In Aerospace Testing Alliance, No. 16-1167 (September 21, 2020), the Commission reversed an administrative law judge’s decision and vacated a citation under Section 1910.212(a)(1) that alleged a failure to guard the hold-down pistons of a power shear. Section 1910.212(a) states that “[o]ne or more methods of machine guarding shall be provided” to protect operators and other employees in the machine area from hazards such as those created by points of operation and rotating parts.
The case involved an aerospace engineering company that operated a sheet metal shop at Arnold Air Force Base in Tennessee. An experienced journeyman sheet metal worker suffered a serious hand injury while operating a power shear in the metal shop. The accident prompted the Occupational Safety and Health Administration (OSHA) to conduct an inspection and issue the company “a one-item serious citation.”
To prove a violation of an OSHA standard, OSHA must prove (1) the cited standard applies, (2) there was a failure to comply with the standard, (3) employees were exposed to the violative condition, and (4) the employer knew or could have known of the violative condition with the exercise of reasonable diligence.
At issue was whether OSHA had established that the existing guard on the power shear’s hold-down pistons was “inadequate to ‘protect’ employees from the crushing hazard.” OSHA argued that machine guarding must physically prevent access to the hazard and that the employer cannot rely on employee behavior.

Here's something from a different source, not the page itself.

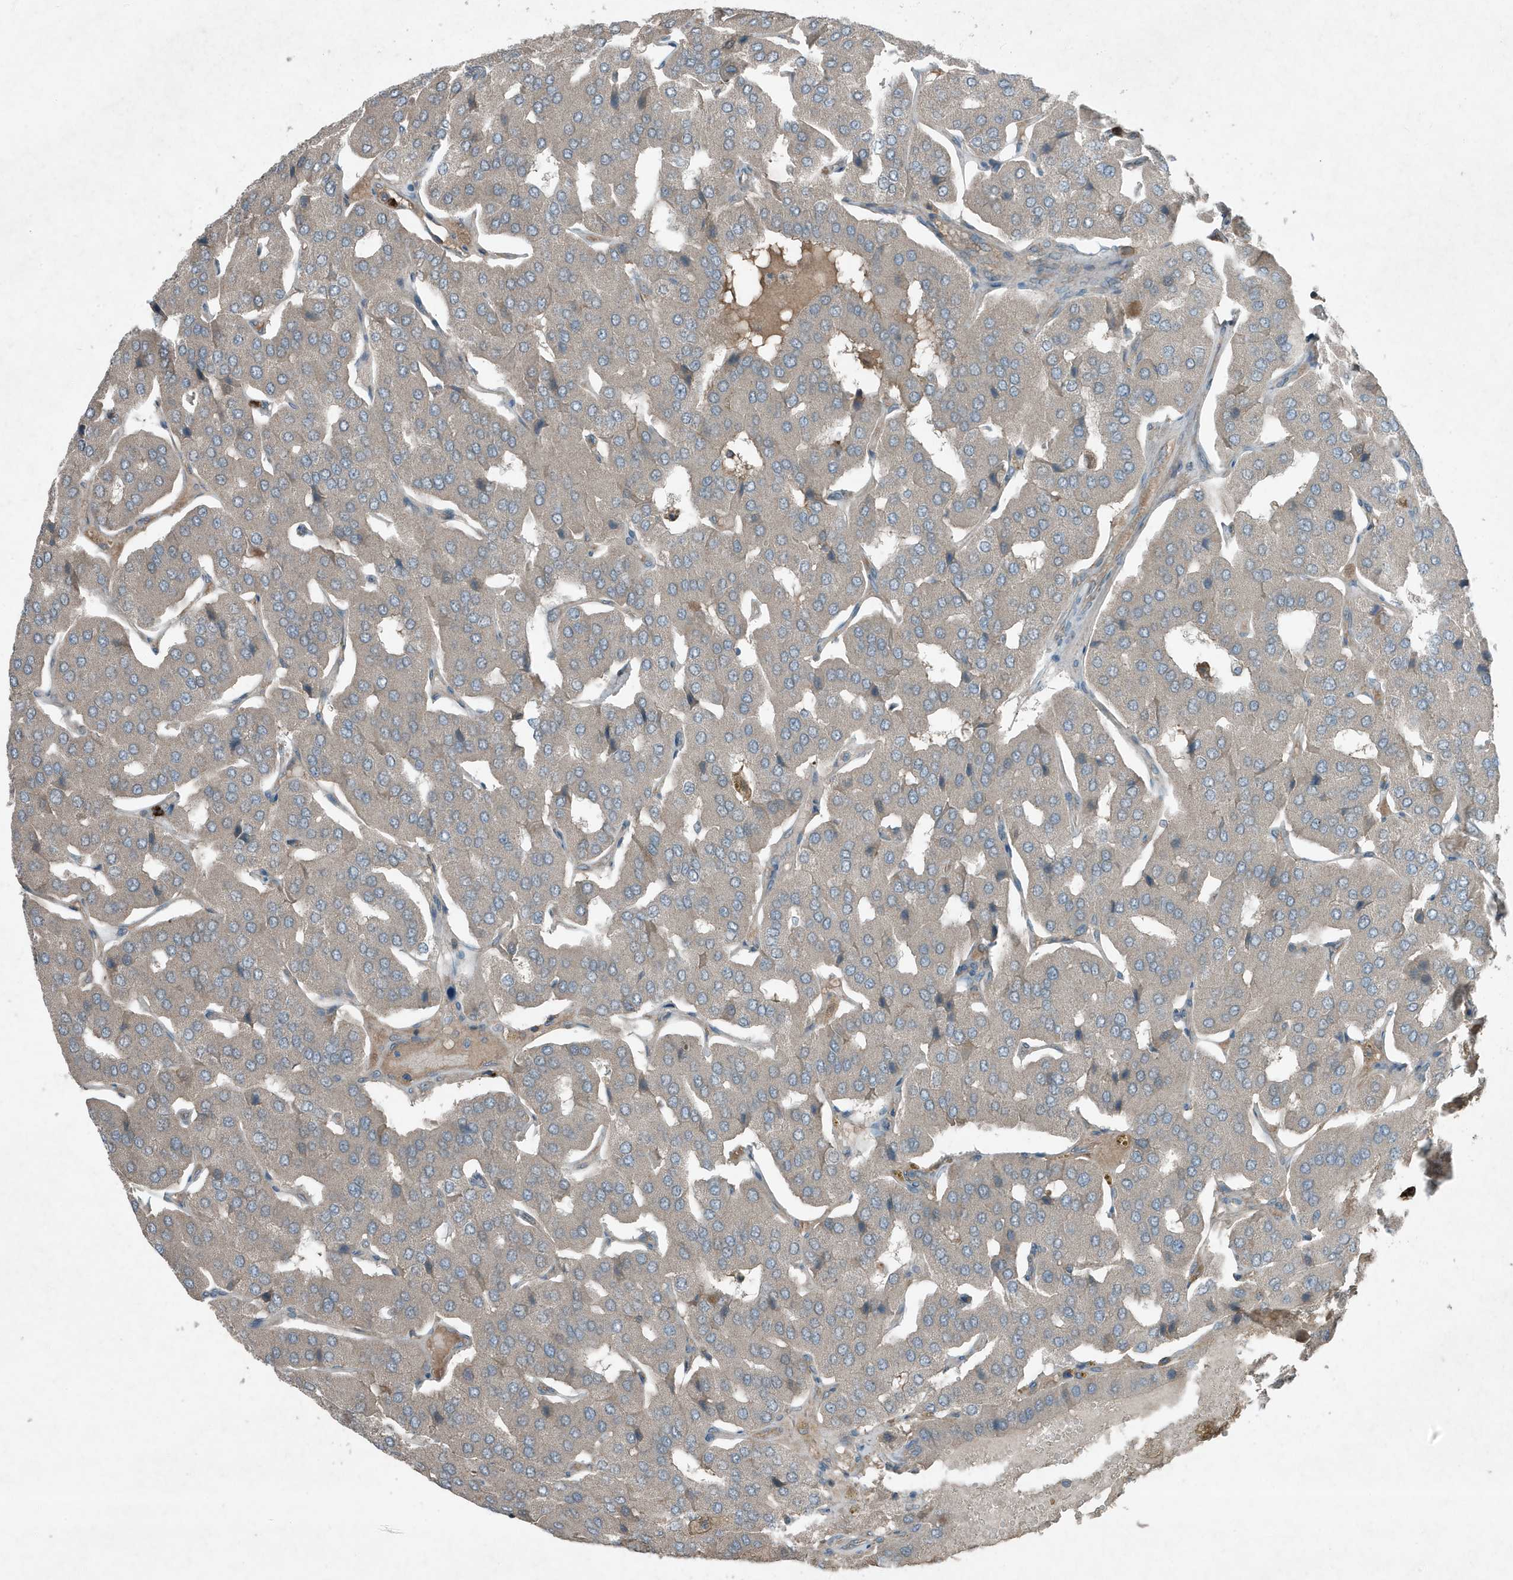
{"staining": {"intensity": "weak", "quantity": "25%-75%", "location": "cytoplasmic/membranous"}, "tissue": "parathyroid gland", "cell_type": "Glandular cells", "image_type": "normal", "snomed": [{"axis": "morphology", "description": "Normal tissue, NOS"}, {"axis": "morphology", "description": "Adenoma, NOS"}, {"axis": "topography", "description": "Parathyroid gland"}], "caption": "Protein analysis of normal parathyroid gland exhibits weak cytoplasmic/membranous staining in approximately 25%-75% of glandular cells. (Brightfield microscopy of DAB IHC at high magnification).", "gene": "DAPP1", "patient": {"sex": "female", "age": 86}}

The Commission rejected the argument because the guard was sufficient to prevent inadvertent contact with the pistons and because the principle that employers may not rely on correct employee behavior for safety does not apply when an employee deliberately bypasses an otherwise adequate guard.
Ultimately, the Commission concluded that based on how employees operated the machine, (1) it was not “reasonably predictable that employees [would] intentionally place their fingers underneath the guards” and (2) the record did not support a finding that the machine function[ed] or [was operated] in way that would allow an employee’s fingers to inadvertently slip underneath a hold-down piston guard.”

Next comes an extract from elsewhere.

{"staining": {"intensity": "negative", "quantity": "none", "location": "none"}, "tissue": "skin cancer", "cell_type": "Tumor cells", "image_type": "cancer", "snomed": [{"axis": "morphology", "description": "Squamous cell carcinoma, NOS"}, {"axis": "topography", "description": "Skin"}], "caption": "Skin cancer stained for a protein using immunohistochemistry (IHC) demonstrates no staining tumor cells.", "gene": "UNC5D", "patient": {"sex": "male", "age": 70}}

A takeaway from the Aerospace decision is the Commission’s observation concerning the overlap between the noncompliance and exposure elements that OSHA must prove to establish a machine guarding violation. While an employee injury may show exposure to a hazard, it does not necessarily establish that a failure to comply with the machine guarding standard.

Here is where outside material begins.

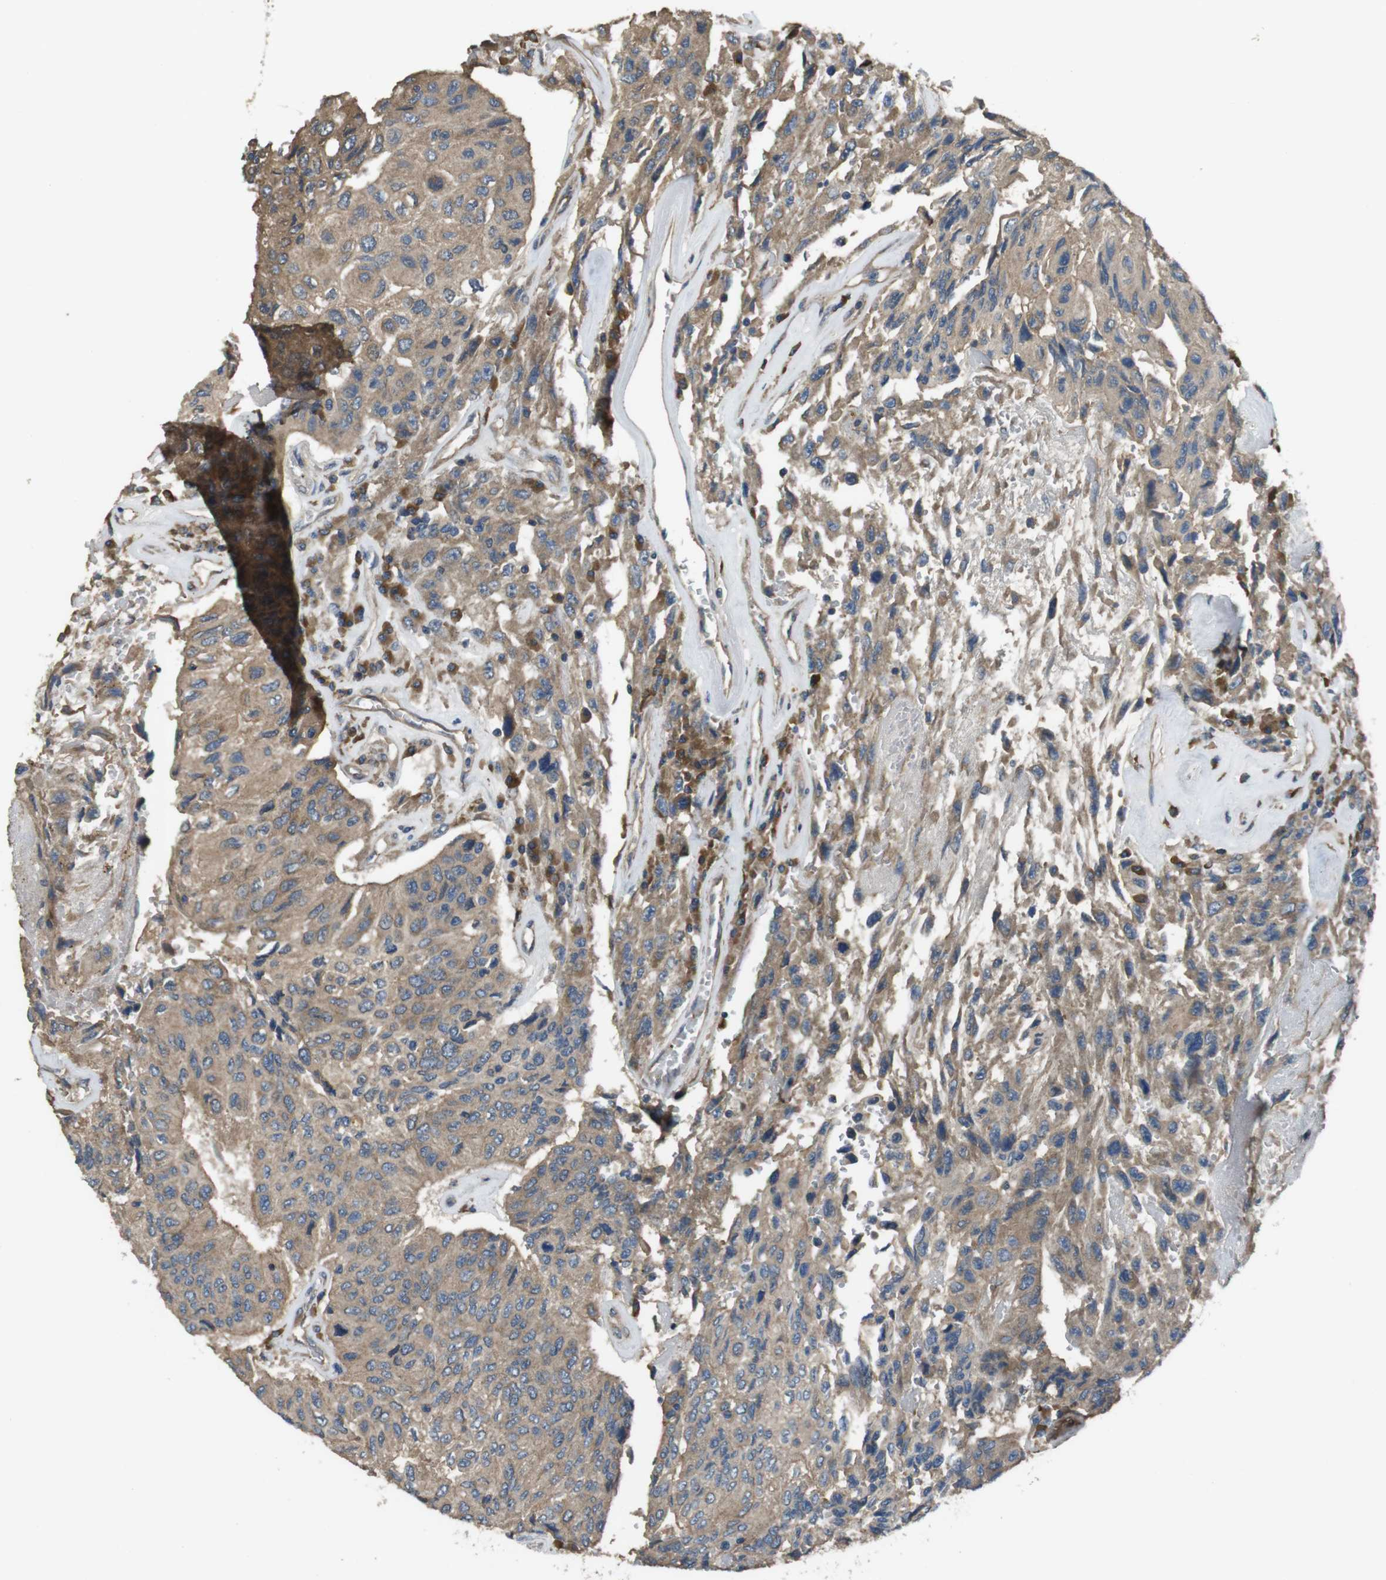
{"staining": {"intensity": "moderate", "quantity": ">75%", "location": "cytoplasmic/membranous"}, "tissue": "urothelial cancer", "cell_type": "Tumor cells", "image_type": "cancer", "snomed": [{"axis": "morphology", "description": "Urothelial carcinoma, High grade"}, {"axis": "topography", "description": "Urinary bladder"}], "caption": "DAB (3,3'-diaminobenzidine) immunohistochemical staining of urothelial cancer shows moderate cytoplasmic/membranous protein staining in approximately >75% of tumor cells.", "gene": "FUT2", "patient": {"sex": "female", "age": 85}}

Employers often find themselves facing a seemingly uphill battle when defending against a machine-guarding citation involving a serious injury. While the Aerospace decision is perhaps not a groundbreaking change in the law, the Commission emphasized that “the occurrence of the injury … does not, by itself, establish that the guard was noncompliant with [29 C.F.R.] § 1910.212(a)(1).” According to the Commission, a machine guard can “nonetheless be compliant if the operator’s actions [are] not reasonably predictable given the machine’s normal operation.”
In the days following the Areospace decision, OSHRC issued two more decisions vacating citations under 29 C.F.R. § 1910.212(a)(1). One decision focused on OSHA’s failure to prove noncompliance, while the other decision involved OSHA’s failure to prove exposure. Ogletree Deakins will continue to monitor developments on OSHRC’s machine guarding case law and will report on our Workplace Safety and Health blog with news.